U-Net is a convolutional neural network that was developed for biomedical image segmentation at the Computer Science Department of the University of Freiburg. The network is based on the fully convolutional network and its architecture was modified and extended to work with fewer training images and to yield more precise segmentations. Segmentation of a 512 × 512 image takes less than a second on a modern GPU.

Description
The U-Net architecture stems from the so-called “fully convolutional network” first proposed by Long, Shelhamer, and Darrell.

The main idea is to supplement a usual contracting network by successive layers, where pooling operations are replaced by upsampling operators. Hence these layers increase the resolution of the output. A successive convolutional layer can then learn to assemble a precise output based on this information.

One important modification in U-Net is that there are a large number of feature channels in the upsampling part, which allow the network to propagate context information to higher resolution layers. As a consequence, the expansive path is more or less symmetric to the contracting part, and yields a u-shaped architecture. The network only uses the valid part of each convolution without any fully connected layers. To predict the pixels in the border region of the image, the missing context is extrapolated by mirroring the input image. This tiling strategy is important to apply the network to large images, since otherwise the resolution would be limited by the GPU memory.

History
U-Net was created by Olaf Ronneberger, Philipp Fischer, Thomas Brox in 2015 and reported in the paper “U-Net: Convolutional Networks for Biomedical Image Segmentation”. It's an improvement and development of FCN: Evan Shelhamer, Jonathan Long, Trevor Darrell (2014). "Fully convolutional networks for semantic segmentation".

Network architecture
The network consists of a contracting path and an expansive path, which gives it the u-shaped architecture.
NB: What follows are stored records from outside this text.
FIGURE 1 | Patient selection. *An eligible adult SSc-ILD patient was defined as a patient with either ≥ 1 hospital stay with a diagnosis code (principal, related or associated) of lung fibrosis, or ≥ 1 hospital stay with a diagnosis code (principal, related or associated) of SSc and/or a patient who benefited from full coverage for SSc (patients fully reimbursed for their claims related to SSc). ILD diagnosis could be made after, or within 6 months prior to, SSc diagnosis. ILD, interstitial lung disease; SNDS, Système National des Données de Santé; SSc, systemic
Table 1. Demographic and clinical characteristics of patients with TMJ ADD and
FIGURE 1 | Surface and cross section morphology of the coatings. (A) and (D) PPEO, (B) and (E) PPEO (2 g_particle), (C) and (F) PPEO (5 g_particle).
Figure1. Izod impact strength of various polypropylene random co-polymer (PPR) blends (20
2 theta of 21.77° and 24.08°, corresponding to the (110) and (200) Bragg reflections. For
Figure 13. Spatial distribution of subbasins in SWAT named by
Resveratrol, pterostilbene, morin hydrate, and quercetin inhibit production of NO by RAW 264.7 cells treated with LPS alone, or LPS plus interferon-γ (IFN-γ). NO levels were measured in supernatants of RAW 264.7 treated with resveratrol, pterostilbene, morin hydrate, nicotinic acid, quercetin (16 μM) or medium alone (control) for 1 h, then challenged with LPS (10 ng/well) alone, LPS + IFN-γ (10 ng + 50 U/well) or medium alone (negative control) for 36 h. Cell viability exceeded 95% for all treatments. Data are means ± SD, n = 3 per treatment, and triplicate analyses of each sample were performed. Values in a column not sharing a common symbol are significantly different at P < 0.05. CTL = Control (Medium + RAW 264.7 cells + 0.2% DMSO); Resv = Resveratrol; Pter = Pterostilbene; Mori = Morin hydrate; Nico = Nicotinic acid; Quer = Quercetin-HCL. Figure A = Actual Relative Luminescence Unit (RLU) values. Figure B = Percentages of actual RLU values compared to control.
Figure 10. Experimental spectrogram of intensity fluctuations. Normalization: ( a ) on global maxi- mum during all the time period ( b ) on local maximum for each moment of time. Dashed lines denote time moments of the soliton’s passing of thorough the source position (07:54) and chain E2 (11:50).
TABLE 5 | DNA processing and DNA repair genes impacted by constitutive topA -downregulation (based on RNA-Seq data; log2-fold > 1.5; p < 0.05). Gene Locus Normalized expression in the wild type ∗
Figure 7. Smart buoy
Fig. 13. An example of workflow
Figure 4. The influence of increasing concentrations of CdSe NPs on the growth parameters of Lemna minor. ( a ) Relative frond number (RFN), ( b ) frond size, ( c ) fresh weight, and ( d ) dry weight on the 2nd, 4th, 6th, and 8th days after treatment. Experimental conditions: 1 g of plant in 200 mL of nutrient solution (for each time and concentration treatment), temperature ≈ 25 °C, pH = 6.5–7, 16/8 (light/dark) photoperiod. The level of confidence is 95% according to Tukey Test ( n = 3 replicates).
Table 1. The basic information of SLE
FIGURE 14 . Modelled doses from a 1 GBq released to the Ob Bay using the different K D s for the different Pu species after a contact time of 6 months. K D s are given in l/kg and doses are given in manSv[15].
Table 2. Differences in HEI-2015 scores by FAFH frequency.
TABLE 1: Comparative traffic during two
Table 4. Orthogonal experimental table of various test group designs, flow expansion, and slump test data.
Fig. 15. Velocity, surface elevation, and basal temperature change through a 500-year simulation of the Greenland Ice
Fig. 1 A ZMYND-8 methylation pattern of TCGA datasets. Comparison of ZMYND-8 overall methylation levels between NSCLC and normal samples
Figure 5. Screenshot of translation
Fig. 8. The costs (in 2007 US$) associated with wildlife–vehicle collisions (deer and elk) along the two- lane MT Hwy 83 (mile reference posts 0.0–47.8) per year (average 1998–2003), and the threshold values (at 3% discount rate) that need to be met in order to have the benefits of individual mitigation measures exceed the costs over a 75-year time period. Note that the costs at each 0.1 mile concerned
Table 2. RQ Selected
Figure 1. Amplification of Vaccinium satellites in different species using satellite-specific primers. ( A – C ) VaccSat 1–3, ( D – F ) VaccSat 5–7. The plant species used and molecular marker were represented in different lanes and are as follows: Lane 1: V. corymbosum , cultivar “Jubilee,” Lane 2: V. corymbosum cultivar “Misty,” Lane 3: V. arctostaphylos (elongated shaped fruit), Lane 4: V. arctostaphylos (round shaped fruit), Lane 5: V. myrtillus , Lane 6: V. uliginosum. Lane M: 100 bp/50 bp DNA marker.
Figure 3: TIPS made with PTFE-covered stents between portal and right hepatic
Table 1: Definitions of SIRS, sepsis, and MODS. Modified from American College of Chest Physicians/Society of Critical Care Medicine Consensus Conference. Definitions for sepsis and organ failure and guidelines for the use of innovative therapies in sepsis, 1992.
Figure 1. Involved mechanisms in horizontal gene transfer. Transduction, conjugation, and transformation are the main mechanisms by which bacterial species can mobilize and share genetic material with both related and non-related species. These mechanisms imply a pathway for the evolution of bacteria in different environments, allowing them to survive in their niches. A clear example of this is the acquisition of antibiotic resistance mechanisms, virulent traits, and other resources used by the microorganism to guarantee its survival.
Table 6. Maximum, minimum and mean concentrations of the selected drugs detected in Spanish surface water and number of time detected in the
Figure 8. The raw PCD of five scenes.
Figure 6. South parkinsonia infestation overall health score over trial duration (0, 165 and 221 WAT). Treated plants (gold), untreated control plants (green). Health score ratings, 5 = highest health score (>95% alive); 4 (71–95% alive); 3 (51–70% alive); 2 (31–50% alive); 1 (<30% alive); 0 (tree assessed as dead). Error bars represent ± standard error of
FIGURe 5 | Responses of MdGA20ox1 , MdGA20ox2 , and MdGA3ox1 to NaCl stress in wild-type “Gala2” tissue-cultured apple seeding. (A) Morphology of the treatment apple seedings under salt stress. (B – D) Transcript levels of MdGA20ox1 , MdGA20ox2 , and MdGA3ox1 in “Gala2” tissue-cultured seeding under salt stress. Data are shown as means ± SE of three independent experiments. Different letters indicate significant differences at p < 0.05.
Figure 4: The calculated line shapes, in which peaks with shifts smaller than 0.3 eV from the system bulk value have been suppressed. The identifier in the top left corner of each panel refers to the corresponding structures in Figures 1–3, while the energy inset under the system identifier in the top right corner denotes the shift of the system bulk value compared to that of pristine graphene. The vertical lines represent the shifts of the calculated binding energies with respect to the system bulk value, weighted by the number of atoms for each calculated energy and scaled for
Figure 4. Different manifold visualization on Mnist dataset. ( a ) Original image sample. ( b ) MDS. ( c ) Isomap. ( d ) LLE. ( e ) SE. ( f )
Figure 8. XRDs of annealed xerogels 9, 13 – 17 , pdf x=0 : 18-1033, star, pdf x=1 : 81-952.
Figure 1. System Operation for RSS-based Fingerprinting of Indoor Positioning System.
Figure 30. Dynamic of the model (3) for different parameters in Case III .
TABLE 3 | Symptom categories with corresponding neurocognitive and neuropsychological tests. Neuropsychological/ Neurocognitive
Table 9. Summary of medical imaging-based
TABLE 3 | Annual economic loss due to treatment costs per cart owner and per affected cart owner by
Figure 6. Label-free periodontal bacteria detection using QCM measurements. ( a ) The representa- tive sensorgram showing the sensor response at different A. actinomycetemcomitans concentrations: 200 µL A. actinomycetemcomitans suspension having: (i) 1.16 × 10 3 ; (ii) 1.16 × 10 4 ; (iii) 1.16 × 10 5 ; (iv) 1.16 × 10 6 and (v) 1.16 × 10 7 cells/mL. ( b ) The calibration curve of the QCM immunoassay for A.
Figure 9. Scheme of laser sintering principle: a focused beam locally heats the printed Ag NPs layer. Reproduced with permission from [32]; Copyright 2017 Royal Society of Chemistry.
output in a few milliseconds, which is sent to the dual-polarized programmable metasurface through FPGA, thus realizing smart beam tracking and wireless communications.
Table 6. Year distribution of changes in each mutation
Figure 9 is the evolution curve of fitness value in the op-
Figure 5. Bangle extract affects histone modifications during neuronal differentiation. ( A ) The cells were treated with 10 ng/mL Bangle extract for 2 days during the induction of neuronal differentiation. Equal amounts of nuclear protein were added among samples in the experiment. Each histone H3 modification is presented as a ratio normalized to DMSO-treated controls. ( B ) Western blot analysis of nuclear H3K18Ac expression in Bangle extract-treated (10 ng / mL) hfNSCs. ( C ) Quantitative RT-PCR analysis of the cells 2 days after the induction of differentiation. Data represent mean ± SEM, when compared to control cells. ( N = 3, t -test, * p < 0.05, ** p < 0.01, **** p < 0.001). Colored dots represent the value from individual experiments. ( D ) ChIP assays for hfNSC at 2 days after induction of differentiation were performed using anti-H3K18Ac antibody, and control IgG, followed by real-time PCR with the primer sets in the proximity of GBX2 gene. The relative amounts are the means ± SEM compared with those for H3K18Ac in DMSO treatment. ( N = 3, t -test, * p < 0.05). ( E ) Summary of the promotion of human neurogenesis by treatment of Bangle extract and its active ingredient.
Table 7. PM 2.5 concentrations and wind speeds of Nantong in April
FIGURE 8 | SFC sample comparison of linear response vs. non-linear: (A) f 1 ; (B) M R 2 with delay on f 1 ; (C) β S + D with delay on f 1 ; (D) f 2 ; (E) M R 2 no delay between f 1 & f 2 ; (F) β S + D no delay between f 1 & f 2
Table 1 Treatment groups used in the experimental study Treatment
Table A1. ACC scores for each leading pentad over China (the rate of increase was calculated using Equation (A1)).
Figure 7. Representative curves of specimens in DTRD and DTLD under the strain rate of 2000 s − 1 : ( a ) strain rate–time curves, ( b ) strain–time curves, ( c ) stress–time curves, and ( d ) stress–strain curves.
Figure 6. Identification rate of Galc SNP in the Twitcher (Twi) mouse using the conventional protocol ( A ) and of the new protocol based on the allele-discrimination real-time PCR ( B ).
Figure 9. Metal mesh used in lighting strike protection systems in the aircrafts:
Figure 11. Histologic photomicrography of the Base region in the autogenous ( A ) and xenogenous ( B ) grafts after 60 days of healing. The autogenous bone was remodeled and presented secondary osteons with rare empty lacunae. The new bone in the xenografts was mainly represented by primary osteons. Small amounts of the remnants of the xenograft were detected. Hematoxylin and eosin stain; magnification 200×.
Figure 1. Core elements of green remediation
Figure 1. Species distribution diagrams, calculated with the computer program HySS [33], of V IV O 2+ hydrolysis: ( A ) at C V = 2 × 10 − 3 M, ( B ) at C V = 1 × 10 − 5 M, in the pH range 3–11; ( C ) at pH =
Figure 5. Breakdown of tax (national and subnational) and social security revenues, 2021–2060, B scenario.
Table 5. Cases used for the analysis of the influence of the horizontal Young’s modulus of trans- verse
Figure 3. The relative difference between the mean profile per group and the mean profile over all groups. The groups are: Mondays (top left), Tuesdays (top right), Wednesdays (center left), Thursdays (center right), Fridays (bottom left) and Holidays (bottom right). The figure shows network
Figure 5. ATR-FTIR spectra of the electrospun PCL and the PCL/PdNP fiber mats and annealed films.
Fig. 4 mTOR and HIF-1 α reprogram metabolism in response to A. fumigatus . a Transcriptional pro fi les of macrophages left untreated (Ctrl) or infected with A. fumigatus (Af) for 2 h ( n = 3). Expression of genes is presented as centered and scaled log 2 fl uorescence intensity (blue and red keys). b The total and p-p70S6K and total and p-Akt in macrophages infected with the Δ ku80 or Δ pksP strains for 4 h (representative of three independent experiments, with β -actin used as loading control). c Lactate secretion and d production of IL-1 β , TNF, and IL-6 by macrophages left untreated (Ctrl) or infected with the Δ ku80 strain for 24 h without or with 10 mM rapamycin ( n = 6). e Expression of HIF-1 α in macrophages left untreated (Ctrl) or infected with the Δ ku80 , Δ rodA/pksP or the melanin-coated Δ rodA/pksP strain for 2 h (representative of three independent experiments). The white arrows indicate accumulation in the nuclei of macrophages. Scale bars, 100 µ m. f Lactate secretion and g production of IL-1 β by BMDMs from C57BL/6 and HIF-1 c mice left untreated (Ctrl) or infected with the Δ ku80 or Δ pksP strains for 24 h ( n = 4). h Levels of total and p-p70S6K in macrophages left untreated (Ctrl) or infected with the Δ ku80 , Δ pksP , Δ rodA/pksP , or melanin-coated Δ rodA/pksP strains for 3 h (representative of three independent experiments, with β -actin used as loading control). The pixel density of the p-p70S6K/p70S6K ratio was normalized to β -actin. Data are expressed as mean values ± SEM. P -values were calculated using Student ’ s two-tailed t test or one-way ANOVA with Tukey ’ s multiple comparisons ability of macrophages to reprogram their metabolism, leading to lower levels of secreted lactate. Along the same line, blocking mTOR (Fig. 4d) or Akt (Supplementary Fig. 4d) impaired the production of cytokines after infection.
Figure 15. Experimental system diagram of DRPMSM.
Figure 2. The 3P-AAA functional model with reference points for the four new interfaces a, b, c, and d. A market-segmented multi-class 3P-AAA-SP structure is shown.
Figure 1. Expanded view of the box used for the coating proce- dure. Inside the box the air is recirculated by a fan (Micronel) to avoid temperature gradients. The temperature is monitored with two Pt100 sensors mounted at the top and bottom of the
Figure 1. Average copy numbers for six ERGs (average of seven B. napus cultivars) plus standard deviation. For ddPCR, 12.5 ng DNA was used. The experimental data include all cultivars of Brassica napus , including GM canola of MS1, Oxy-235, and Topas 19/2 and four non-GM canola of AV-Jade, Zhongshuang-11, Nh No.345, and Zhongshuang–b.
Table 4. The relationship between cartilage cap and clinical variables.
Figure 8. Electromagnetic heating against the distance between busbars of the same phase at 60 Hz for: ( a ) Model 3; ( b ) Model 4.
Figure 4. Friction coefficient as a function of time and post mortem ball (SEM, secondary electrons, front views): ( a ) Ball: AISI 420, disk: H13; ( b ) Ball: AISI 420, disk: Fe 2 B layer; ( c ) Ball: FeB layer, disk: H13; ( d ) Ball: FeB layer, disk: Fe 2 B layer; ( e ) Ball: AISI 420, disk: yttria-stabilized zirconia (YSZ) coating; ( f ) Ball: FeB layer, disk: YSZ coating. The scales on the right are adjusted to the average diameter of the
The contracting path is a typical convolutional network that consists of repeated application of convolutions, each followed by a rectified linear unit (ReLU) and a max pooling operation. During the contraction, the spatial information is reduced while feature information is increased. The expansive pathway combines the feature and spatial information through a sequence of up-convolutions and concatenations with high-resolution features from the contracting path.

Applications
There are many applications of U-Net in biomedical image segmentation, such as brain image segmentation (''BRATS'') and liver image segmentation ("siliver07") as well as protein binding site prediction. Variations of the U-Net have also been applied for medical image reconstruction. Here are some variants and applications of U-Net as follows:

 Pixel-wise regression using U-Net and its application on pansharpening;
 3D U-Net: Learning Dense Volumetric Segmentation from Sparse Annotation;
 TernausNet: U-Net with VGG11 Encoder Pre-Trained on ImageNet for Image Segmentation.
 Image-to-image translation to estimate fluorescent stains 
In binding site prediction of protein structure.

Implementations
jakeret (2017): "Tensorflow Unet"

U-Net source code from Pattern Recognition and Image Processing at Computer Science Department of the University of Freiburg, Germany.